▸ **文档正文**
________________________________________

采用LASSO回归方法进行特征筛选(图2),最终13个非零系数权重较大的特征被选择(图3)。
图2 使用LASSO回归进行影像组学特征选择
图3 使用LASSO回归筛选的13个超声影像组学特征
2.3 联合模型构建通过单因素和多因素Logistic回归分析,最终确定患者年龄为临床独立危险因素(表2)。基于LASSO回归将所选特征和相应加权系数的乘积相加,构建影像组学模型,计算Rad-score。基于年龄和Rad-score构建乳腺癌预测联合模型,并绘制列线图(图4)。
表2 临床危险因素的单因素及多因素Logistic回归分析
图4 基于临床危险因素和Rad-Score构建乳腺癌预测模型的列线图
Rad-score=(-0.168)×wavelet-HHH_firstorder_Variance + 0.713×original_shape_Elongation+0.328×original_shape_Maximum2DDiameterRow(-0.493)×wavelet-LHH_glcm_-JointEnergy+ (-0.565)×original_glrlm_HighGrayLevelRunEmphasis+(-0.287)×wavelet-LHH_glcm_-SumEntropy+(-0.163)×wavelet-LLL_glrlm_RunVariance+0.545×wavelet-HHH_glrlm_HighGrayLevelRunEmphasis + 0.134 × wavelet-HHL_ngtdm_Complexity + 0.426 × wavelet-LHH_glszm_ZoneEntropy + 0.2×wavelet-HLL_glszm_SmallAreaLowGrayLevelEmphasis + 0.009 × wavelet-LLL_glcm_ClusterProminence + 0.262 × wavelet-LLL_glrlm_RunEntropy+0.224。

________________________________________

▸ **工作任务 1**
根据这段关于影像组学建模的文字，说明患者年龄是依据什么被确定为临床独立危险因素的。
▸ **工作任务 2**
请照录这段关于影像组学建模的文字中从“图2 使用LASSO回归进行影像组学特征选择”到“0.262 × wavelet-LLL_glrlm_RunEntropy+0.224。”的部分。

▸ **收集的数据**
________________________________________

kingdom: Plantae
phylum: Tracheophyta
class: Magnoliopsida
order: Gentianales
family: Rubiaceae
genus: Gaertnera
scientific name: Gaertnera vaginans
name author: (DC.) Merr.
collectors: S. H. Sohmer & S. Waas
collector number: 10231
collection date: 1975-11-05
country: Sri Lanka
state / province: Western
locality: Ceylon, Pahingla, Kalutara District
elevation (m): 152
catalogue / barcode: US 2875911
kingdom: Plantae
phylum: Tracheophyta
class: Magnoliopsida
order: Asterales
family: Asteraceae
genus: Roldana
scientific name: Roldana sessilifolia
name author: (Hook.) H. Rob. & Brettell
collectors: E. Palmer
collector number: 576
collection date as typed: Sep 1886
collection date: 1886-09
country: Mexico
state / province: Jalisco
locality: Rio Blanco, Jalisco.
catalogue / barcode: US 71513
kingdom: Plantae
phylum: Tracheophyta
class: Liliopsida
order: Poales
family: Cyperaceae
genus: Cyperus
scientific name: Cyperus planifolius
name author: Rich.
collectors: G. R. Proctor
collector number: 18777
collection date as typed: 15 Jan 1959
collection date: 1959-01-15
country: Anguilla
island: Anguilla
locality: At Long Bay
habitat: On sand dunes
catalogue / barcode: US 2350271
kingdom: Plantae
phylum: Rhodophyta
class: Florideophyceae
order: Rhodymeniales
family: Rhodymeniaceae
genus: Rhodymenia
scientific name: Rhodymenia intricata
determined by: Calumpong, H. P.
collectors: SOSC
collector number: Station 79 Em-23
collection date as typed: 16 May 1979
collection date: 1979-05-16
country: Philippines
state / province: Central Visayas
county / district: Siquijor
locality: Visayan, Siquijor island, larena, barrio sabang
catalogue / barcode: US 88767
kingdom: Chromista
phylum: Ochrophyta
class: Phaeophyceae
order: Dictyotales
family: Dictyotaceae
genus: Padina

________________________________________

▸ **练习结果 1**
患者年龄是通过单因素和多因素Logistic回归分析，最终被确定为临床独立危险因素的（见表2）。

▸ **练习结果 2**
图2 使用LASSO回归进行影像组学特征选择
图3 使用LASSO回归筛选的13个超声影像组学特征
2.3 联合模型构建通过单因素和多因素Logistic回归分析,最终确定患者年龄为临床独立危险因素(表2)。基于LASSO回归将所选特征和相应加权系数的乘积相加,构建影像组学模型,计算Rad-score。基于年龄和Rad-score构建乳腺癌预测联合模型,并绘制列线图(图4)。
表2 临床危险因素的单因素及多因素Logistic回归分析
图4 基于临床危险因素和Rad-Score构建乳腺癌预测模型的列线图
Rad-score=(-0.168)×wavelet-HHH_firstorder_Variance + 0.713×original_shape_Elongation+0.328×original_shape_Maximum2DDiameterRow(-0.493)×wavelet-LHH_glcm_-JointEnergy+ (-0.565)×original_glrlm_HighGrayLevelRunEmphasis+(-0.287)×wavelet-LHH_glcm_-SumEntropy+(-0.163)×wavelet-LLL_glrlm_RunVariance+0.545×wavelet-HHH_glrlm_HighGrayLevelRunEmphasis + 0.134 × wavelet-HHL_ngtdm_Complexity + 0.426 × wavelet-LHH_glszm_ZoneEntropy + 0.2×wavelet-HLL_glszm_SmallAreaLowGrayLevelEmphasis + 0.009 × wavelet-LLL_glcm_ClusterProminence + 0.262 × wavelet-LLL_glrlm_RunEntropy+0.224。